Gamache led Rocky in shots again in Saturday's game against No. 12 Midland University, but the team couldn't break through this time. But neither could the Warriors, thanks to Wetzel's 14th shutout of the season, extending her record.

"She kind of ticks all the boxes as far as what we're looking for in a modern-day goalkeeper," Duffy said. "She's super athletic - she'll get to stuff a lot of goalkeepers wouldn't get to. She keeps us in games because of that."

So a shootout would decide it, and you'll never guess who stepped up to take Rocky's first penalty kick - and buried it.

"Maia as our keeper taking the first PK throws them off a little bit," Gamache said.

"She's ice cold in front of goal when she steps up there," Duffy added. "Grabs the ball, puts it down, and puts it in the corner."

"I feel like I kind of numb myself to everyone else," Wetzel said. "I do it to help my team's confidence and show them that we can do it, no matter what. If a keeper can do it, then outfield players can, too."

Of course then she had to turn around do her full-time job, and she did, saving Midland's fourth and fifth penalties to clinch the win.

"It's funny because every single time I've ever won a PK shootout ever, I never know I win until I see my team running at me," Wetzel said. "Because I'm so zoned out from everything else, I don't even keep track of the scores. So it's awesome because that happens every time - I'll save it, and then I'll look up and see everyone running at me and I know we did it."

It'll be a feeling unlike any other if they can do it again. Rocky next plays Keiser (Fla.) University, the No. 1 team in the country that scored eight goals in its opening-round win.

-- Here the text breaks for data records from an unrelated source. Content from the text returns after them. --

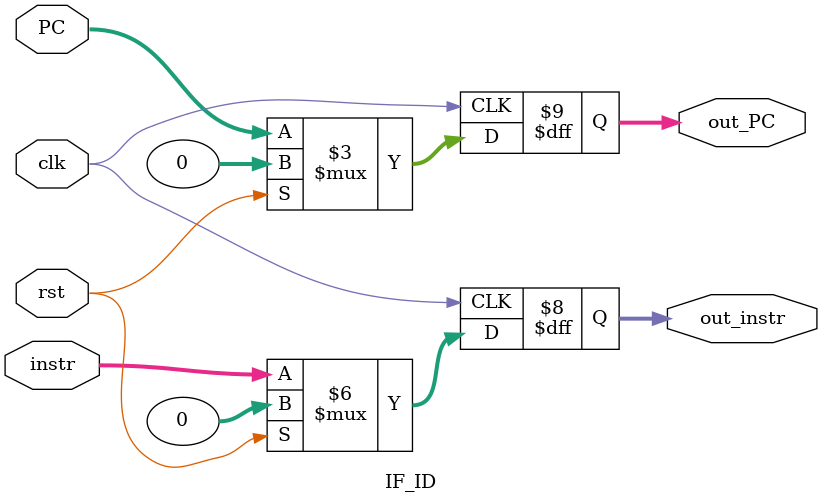
<source format=v>
module IF_ID( instr, PC, rst, clk, out_instr, out_PC ) ;
  
  input clk, rst ;
  input [31:0] instr, PC ;
  output reg[31:0] out_instr, out_PC ;
  
  always @ ( posedge clk ) begin
    if( rst ) begin    

    out_instr <= 32'b0 ;
    out_PC <= 32'b0 ;

    end

    else begin

    out_instr <= instr ;
    out_PC <= PC ;

    end
    
  end
  
endmodule
</source>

"They'll be incredibly talented, no doubt," Duffy said. "I'm still trying to work out in my head if we go at them and play the way we normally play, or if we kind of park the bus in front of goal and see what happens. But I think going down there, why not try and go for it and get that win?"

"We've been the underdog, and look where we are now, so anything can happen," Gamache added.

"I just know that we're going to give it all we got, and I feel like they are going to be very surprised," said Wetzel with a smile.

That Round of 16 game is set for Tuesday, Dec. 3 at 10 a.m. Mountain Time in Orange Beach, Alabama.